Why Study in Estonia
Estonia is a small Baltic country located between Russian and Latvia. The country boasts incredible scenery, stunning architecture, and offers a classic European experience. Estonia is a popular student destination because of the variety of programs available and the low cost of tuition and living.
As one of the first fully-digitalized societies in the world, few countries could match the technological advancements that Estonia has achieved. Students taking up an education in Estonia are given a glimpse to the world of tomorrow, where almost every facet of life – healthcare, business, even government elections– are done online.
Due to the country’s success and high quality of life, an education in Estonia has become an interesting pursuit among the global community with an estimated 5,500 international students studying here.
The trend is on an upward surge, with a 20% growth of foreign applicants every year. Plus, 89% of international students stated that they are satisfied with their education in Estonia in a survey conducted by the International Student Barometer.

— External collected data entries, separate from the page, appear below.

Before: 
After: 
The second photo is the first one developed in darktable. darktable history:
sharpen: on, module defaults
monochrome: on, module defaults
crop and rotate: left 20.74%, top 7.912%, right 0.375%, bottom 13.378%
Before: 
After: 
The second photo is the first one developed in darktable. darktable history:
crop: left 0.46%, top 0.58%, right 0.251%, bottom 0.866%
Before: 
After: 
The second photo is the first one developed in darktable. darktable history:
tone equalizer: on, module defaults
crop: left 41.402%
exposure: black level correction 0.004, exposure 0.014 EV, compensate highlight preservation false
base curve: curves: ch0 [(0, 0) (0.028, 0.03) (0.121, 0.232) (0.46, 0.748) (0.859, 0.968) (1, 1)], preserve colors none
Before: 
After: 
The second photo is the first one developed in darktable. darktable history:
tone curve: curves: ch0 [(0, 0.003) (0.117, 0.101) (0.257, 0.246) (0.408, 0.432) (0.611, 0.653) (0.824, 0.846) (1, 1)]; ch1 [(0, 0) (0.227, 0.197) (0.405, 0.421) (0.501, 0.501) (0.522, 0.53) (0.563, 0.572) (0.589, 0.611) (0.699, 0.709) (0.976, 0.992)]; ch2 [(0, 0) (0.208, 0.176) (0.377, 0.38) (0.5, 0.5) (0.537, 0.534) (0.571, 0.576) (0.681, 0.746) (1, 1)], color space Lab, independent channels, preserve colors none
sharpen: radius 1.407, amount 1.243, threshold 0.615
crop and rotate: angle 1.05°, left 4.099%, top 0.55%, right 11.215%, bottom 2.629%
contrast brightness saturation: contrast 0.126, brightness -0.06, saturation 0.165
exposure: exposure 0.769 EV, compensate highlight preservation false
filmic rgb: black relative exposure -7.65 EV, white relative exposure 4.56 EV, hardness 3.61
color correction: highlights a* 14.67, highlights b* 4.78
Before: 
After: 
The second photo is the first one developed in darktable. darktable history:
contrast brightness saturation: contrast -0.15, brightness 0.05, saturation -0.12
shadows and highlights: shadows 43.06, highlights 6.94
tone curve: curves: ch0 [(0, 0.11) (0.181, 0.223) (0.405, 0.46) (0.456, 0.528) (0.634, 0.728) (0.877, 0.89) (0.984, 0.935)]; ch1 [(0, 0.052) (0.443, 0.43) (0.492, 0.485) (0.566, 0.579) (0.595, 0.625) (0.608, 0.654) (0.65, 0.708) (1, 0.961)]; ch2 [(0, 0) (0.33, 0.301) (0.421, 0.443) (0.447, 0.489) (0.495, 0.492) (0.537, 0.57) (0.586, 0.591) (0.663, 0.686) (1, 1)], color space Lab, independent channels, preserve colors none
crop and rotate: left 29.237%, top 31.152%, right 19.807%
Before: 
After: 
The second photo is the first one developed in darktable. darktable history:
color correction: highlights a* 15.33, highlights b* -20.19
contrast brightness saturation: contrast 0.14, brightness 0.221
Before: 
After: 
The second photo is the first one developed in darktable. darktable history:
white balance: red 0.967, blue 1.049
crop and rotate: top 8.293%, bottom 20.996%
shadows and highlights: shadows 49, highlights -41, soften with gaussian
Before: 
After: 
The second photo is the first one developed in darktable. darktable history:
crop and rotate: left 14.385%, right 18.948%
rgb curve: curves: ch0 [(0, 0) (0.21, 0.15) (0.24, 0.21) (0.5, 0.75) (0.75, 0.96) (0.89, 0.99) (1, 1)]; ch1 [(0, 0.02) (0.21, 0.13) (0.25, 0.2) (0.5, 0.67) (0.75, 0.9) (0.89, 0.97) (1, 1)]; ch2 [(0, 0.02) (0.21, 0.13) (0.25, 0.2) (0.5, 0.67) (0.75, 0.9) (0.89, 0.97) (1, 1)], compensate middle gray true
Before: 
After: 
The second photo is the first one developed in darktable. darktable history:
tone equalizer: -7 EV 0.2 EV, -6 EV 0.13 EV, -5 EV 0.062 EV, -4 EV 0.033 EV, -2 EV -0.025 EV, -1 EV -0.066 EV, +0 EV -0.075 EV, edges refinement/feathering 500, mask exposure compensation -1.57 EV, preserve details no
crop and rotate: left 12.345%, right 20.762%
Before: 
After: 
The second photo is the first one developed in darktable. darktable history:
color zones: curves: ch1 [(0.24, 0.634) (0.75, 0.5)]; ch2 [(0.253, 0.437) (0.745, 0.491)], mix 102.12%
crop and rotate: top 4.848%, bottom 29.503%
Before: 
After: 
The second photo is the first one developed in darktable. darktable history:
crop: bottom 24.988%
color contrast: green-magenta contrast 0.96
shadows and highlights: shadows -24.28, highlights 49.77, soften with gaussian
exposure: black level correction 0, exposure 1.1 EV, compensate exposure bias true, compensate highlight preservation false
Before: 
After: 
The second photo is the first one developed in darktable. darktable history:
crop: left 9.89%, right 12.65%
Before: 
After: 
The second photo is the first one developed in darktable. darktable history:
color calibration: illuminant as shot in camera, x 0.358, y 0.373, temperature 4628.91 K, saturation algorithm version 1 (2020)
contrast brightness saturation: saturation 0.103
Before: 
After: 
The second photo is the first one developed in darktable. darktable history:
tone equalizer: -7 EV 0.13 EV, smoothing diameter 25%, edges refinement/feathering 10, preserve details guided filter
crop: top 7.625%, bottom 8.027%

Estonian academic institutions provide over 140 English-instructed, internationally-recognized degree programs as well as a successful and efficient support service for foreign students pursuing an education in Estonia.
More about education in Estonia
Estonia is the birthplace of premiere companies such as Skype and TransferWise.
The student population features individuals from 90 different countries, including fellow European states such as Germany, Italy and Russia, as well as non-European nations in China, India and the US. Student life is made sweeter by the fact that the Internet is majorly free and accessible anywhere, as Estonia declared that Internet access is a basic human right in the year 2000.
Another attractive aspect of an education in Estonia is that the country is also one of healthiest places to live in with 50% of its territory covered in forests. Along with quaint inlets and gorgeous beaches, these natural wonders remain relatively untouched, due to the nation’s small population size.